週明け15日前場の香港マーケットは、主要93銘柄で構成されるハンセン指数が前営業日比111.52ポイント(0.45%)高の24829.62ポイント、本土企業株で構成される中国本土株指数(旧H株指数)が7.19ポイント(0.09%)高の8381.62ポイントと続伸した。売買代金は1591億120万香港ドルとなっている(12日前場は1567億880万香港ドル)。
 米イラン和平合意が相場を支える流れ。戦闘終結を受け、ホルムズ海峡の船舶航行も再開される見通しだ。日本時間15の時間外取引でWTI原油先物は急落。一時80.00米ドル/バレルと、3月上旬以来の安値水準まで下げる場面がみられた。原油高が経済の下押し圧力になるとの不安も薄らいでいる。
 ただ、上値は限定的。中国の経済動向が気がかりだ。中国ではあす16日、5月の小売売上高や鉱工業生産、1〜5月の都市部固定資産投資や不動産投資などが公表される。最新の市場コンセンサス予想では、総じて弱い内容となる見通しだ。指数は高寄り後、上げ幅を徐々に縮小している。(亜州リサーチ編集部)
 ハンセン指数の構成銘柄では、パソコン(PC)世界最大手の聯想集団(レノボ・グループ:992/HK)が9.3%高、産金で中国最大手の紫金鉱業集団(2899/HK)が6.2%高、モリブデン中国最大手の洛陽モリブデン集団(3993/HK)が6.1%高と上げが目立った。
 セクター別では、産金が高い。紫金鉱業のほか、紫金黄金国際(2259/HK)が13.0%、招金鉱業(1818/HK)が7.0%、中国黄金国際資源(2099/HK)が5.7%ずつ上昇した。金相場が大幅続伸し、好感する買いが広がっている。
 空運セクターも急伸。

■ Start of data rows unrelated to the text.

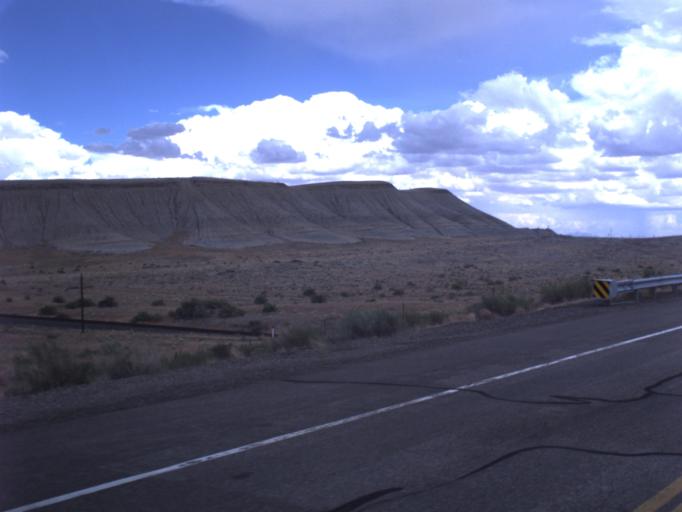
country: US
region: Utah
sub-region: Carbon County
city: East Carbon City
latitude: 38.9845
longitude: -110.1249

中国国際航空(753/HK)が11.0%高、中国東方航空(670/HK)が9.6%高、中国南方航空(1055/HK)が8.9%高で前場取引を終えた。
 半導体セクターも物色される。華虹宏力半導体(1347/HK)が11.1%高、英諾賽科蘇州科技(2577/HK)が11.0%高、峰チョウ科技深セン(1304/HK)が4.3%高で引けた。ほか、プリント基板(PCB)の建滔集団(148/HK)が11.8%高、広州広合科技(1989/HK)が7.7%高、光電ハイブリッドチップ世界首位の上海曦智科技(1879/HK)が13.8%高と値を上げている。

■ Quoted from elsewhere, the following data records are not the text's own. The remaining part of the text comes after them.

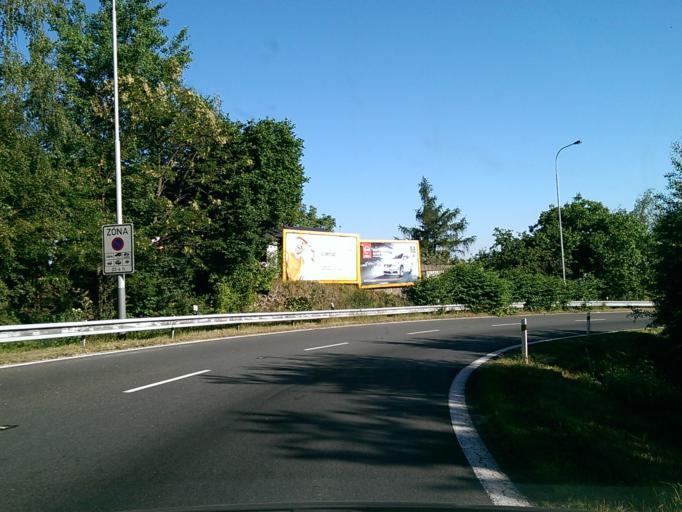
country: CZ
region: Praha
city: Cerny Most
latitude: 50.1120
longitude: 14.5892
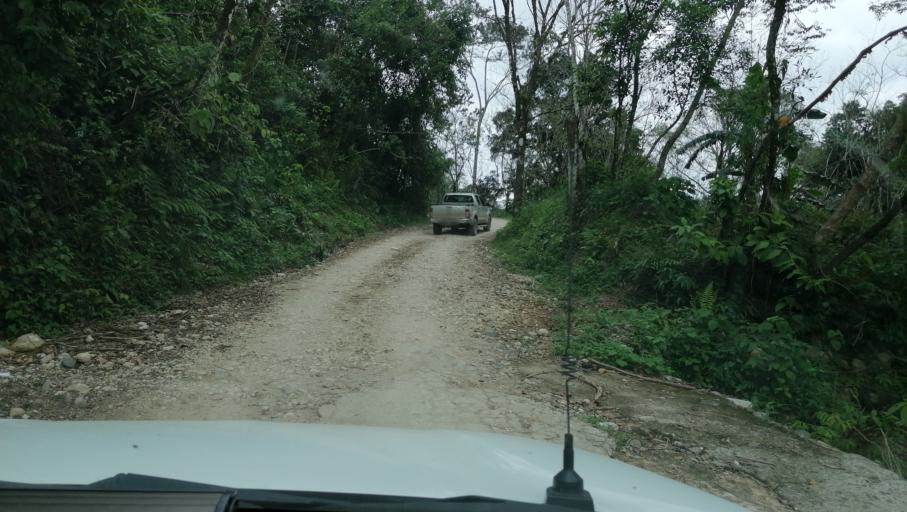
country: MX
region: Chiapas
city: Ocotepec
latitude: 17.2746
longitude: -93.2230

 そのほか、人工知能(AI)スタートアップの北京智譜華章科技(2513/HK)が28.0%高。米政府が安全保障上の理由としてアンソロピックの最先端AIモデル2種類を外国人に販売することを禁止する中、北京智譜華章科技は競合する最先端モデル「GLM−5.2」を13日から一般公開した。
 半面、石油セクターは安い。百勤油田服務(2178/HK)が23.2%、中国石油天然気(ペトロチャイナ:857/HK)3.0が%、中油燃気集団(603/HK)が2.0%、中国海洋石油(883/HK)が1.7%ずつ下落した。

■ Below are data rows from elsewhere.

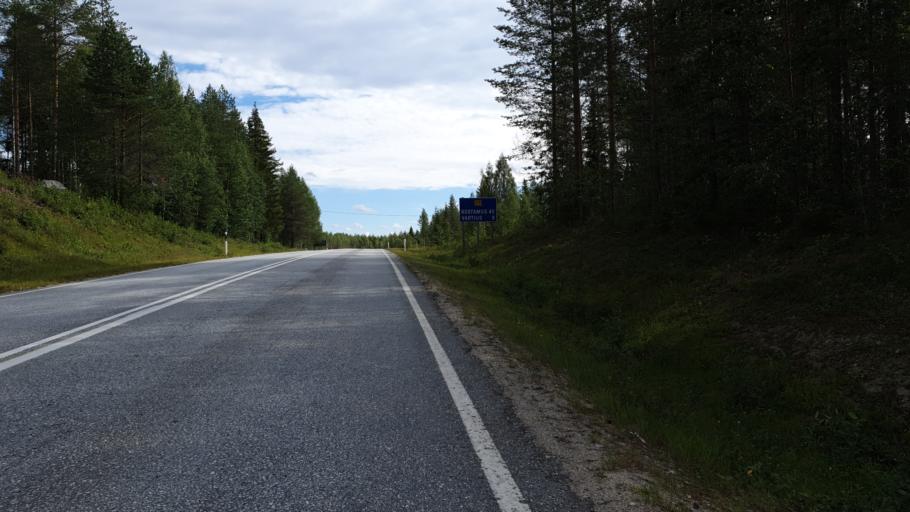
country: FI
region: Kainuu
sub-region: Kehys-Kainuu
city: Kuhmo
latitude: 64.4951
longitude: 29.9051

 本土マーケットも続伸。主要指標の上海総合指数は、前日比0.92%高の4068.58ポイントで取引を終了した。ハイテクが高い。非鉄・産金、空運、インフラ建設、自動車、不動産、保険・証券なども買われた。半面、石油・石炭は安い。軍需産業、銀行、食品飲料、公益、医薬も売られた。